Problem requirements:
Take the material below and reproduce, word for word, only the lines from the line with "brightfield microscopy of" through the line with "analysis of testis".

Stored data:
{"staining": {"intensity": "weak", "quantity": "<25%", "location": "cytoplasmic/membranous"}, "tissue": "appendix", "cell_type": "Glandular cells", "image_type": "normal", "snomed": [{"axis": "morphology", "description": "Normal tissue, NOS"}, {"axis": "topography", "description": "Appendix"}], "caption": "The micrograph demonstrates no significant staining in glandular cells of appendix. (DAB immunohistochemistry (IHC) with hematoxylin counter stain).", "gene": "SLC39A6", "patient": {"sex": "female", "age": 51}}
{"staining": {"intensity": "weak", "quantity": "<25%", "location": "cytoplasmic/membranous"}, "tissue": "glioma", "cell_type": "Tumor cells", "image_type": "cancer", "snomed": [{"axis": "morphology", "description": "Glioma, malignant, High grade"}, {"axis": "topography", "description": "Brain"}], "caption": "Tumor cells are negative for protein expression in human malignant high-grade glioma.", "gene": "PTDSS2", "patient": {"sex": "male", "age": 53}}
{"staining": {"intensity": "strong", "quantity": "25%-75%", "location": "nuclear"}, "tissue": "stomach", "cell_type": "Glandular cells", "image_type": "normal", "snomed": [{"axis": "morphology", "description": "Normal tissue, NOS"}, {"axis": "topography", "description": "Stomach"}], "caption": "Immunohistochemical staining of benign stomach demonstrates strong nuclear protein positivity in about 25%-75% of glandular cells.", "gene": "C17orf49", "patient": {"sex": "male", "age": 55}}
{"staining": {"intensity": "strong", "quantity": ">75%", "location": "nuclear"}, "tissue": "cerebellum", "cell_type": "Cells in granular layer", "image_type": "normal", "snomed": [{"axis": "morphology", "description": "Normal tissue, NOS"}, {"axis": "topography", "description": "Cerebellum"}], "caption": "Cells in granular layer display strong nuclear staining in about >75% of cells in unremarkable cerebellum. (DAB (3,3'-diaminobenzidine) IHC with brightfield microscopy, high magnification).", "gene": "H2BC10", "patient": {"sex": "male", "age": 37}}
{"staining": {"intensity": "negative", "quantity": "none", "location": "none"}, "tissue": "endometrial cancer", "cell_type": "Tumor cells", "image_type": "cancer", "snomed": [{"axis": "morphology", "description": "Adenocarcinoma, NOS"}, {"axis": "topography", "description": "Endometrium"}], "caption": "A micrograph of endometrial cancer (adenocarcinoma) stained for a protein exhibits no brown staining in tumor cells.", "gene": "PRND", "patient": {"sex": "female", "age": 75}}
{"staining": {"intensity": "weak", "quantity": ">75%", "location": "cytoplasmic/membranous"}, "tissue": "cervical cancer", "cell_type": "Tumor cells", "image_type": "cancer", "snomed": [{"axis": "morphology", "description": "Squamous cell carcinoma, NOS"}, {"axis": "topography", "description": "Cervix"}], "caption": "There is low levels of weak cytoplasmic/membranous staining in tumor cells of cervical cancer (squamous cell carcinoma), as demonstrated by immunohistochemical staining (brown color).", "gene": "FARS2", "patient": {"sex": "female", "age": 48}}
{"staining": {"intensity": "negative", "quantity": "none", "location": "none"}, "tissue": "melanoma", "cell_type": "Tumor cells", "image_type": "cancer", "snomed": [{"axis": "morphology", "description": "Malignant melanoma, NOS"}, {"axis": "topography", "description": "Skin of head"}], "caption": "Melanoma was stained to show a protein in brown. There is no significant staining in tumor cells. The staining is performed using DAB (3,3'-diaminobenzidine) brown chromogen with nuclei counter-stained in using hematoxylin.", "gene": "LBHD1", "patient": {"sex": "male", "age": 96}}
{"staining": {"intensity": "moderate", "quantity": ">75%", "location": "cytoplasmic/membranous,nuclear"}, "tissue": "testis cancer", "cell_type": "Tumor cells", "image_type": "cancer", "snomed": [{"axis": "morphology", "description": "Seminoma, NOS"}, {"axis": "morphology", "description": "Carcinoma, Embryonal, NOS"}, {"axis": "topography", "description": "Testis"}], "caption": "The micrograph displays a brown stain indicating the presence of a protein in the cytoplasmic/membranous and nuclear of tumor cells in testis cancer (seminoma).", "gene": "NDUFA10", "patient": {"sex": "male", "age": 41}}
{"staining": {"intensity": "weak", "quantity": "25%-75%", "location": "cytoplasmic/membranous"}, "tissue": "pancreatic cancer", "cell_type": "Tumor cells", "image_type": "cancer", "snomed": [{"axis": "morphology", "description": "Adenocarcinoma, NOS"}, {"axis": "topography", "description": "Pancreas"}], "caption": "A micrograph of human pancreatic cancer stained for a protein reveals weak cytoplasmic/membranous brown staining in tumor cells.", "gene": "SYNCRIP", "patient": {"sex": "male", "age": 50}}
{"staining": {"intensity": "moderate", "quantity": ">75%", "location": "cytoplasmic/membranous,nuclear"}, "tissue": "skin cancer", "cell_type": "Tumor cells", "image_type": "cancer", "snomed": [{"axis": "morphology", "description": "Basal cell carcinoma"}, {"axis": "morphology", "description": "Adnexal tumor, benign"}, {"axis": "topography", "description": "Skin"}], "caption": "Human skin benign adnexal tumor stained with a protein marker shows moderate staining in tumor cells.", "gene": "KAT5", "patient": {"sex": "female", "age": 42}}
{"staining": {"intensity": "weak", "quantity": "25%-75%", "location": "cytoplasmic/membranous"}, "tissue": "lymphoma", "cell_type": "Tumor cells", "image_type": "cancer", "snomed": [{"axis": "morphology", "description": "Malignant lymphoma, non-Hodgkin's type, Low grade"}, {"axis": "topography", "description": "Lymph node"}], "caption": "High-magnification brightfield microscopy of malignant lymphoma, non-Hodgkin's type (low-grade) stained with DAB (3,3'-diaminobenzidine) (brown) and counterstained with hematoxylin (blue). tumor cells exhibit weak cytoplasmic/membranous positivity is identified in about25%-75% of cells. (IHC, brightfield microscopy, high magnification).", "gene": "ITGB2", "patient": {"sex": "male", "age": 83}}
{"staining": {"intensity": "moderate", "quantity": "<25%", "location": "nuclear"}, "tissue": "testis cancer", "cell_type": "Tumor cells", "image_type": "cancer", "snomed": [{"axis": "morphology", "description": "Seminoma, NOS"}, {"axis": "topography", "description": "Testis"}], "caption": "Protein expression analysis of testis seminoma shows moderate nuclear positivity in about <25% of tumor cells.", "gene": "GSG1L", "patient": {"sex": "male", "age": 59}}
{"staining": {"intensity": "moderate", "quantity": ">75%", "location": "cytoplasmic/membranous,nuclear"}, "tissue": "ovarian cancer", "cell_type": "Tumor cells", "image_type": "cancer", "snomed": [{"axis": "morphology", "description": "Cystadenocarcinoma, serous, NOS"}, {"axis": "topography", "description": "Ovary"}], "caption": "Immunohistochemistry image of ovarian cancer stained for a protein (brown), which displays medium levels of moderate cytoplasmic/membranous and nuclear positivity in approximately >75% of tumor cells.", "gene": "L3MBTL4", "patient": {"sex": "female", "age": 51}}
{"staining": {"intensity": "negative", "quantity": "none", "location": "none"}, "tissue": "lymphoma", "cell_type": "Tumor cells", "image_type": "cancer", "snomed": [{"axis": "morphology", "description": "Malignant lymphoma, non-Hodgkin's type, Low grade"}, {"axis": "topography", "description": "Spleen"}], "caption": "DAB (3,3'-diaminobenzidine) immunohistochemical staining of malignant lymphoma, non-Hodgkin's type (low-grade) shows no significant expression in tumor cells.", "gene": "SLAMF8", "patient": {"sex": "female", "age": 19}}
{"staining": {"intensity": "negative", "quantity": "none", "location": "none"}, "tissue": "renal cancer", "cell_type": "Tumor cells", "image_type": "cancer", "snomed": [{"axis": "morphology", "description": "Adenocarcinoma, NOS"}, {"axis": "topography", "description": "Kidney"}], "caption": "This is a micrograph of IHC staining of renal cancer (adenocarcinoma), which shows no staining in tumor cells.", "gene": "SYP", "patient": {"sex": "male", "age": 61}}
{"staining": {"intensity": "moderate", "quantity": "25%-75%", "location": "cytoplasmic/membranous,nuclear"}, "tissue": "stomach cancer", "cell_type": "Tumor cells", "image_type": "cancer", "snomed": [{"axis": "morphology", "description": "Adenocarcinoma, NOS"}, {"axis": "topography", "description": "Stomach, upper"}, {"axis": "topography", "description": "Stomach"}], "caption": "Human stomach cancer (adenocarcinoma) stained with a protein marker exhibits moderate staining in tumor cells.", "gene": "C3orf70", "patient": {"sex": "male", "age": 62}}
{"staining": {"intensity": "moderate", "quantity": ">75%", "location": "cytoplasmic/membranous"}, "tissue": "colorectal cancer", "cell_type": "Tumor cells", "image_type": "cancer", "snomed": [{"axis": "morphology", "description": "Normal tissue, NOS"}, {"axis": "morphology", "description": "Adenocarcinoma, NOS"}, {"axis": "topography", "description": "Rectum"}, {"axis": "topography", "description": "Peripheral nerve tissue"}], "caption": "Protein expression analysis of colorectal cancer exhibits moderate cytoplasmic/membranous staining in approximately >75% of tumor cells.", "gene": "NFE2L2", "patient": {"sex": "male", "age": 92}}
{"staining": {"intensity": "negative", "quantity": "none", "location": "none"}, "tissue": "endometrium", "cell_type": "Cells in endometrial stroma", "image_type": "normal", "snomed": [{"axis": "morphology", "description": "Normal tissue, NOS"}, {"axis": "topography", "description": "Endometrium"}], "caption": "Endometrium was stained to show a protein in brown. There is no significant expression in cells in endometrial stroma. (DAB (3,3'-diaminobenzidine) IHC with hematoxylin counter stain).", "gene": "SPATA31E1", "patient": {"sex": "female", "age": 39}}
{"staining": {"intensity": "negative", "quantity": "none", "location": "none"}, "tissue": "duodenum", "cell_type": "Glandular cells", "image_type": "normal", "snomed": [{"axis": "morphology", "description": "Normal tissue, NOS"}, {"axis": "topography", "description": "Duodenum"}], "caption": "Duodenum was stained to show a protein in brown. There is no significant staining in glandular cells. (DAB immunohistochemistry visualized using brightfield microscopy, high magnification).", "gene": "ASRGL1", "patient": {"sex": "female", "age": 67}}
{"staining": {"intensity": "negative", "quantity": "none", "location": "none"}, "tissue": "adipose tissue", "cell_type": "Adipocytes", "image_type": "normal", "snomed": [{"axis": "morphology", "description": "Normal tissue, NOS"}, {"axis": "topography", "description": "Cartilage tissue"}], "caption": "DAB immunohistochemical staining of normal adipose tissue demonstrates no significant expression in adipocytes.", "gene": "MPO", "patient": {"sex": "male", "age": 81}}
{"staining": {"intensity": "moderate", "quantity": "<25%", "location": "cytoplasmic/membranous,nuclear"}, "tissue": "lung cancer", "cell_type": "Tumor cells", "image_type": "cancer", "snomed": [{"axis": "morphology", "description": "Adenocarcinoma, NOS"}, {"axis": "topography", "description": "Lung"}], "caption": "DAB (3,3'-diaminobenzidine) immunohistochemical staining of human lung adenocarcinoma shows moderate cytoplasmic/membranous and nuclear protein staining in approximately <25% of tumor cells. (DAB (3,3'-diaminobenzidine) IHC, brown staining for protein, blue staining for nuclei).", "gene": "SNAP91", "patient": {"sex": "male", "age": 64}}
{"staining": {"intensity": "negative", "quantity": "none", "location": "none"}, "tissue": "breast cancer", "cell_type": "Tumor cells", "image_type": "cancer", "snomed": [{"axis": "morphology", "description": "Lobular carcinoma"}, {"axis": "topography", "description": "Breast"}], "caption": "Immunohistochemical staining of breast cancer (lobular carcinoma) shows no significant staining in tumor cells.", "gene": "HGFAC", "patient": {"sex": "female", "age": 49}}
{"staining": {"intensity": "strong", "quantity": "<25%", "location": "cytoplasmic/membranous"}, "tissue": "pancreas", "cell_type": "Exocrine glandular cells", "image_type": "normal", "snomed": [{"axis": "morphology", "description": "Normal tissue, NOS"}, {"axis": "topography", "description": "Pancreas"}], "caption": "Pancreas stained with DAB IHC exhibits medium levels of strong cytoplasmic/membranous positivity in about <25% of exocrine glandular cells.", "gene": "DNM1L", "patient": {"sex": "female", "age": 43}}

Solution to this task:
{"staining": {"intensity": "weak", "quantity": "25%-75%", "location": "cytoplasmic/membranous"}, "tissue": "lymphoma", "cell_type": "Tumor cells", "image_type": "cancer", "snomed": [{"axis": "morphology", "description": "Malignant lymphoma, non-Hodgkin's type, Low grade"}, {"axis": "topography", "description": "Lymph node"}], "caption": "High-magnification brightfield microscopy of malignant lymphoma, non-Hodgkin's type (low-grade) stained with DAB (3,3'-diaminobenzidine) (brown) and counterstained with hematoxylin (blue). tumor cells exhibit weak cytoplasmic/membranous positivity is identified in about25%-75% of cells. (IHC, brightfield microscopy, high magnification).", "gene": "ITGB2", "patient": {"sex": "male", "age": 83}}
{"staining": {"intensity": "moderate", "quantity": "<25%", "location": "nuclear"}, "tissue": "testis cancer", "cell_type": "Tumor cells", "image_type": "cancer", "snomed": [{"axis": "morphology", "description": "Seminoma, NOS"}, {"axis": "topography", "description": "Testis"}], "caption": "Protein expression analysis of testis seminoma shows moderate nuclear positivity in about <25% of tumor cells.", "gene": "GSG1L", "patient": {"sex": "male", "age": 59}}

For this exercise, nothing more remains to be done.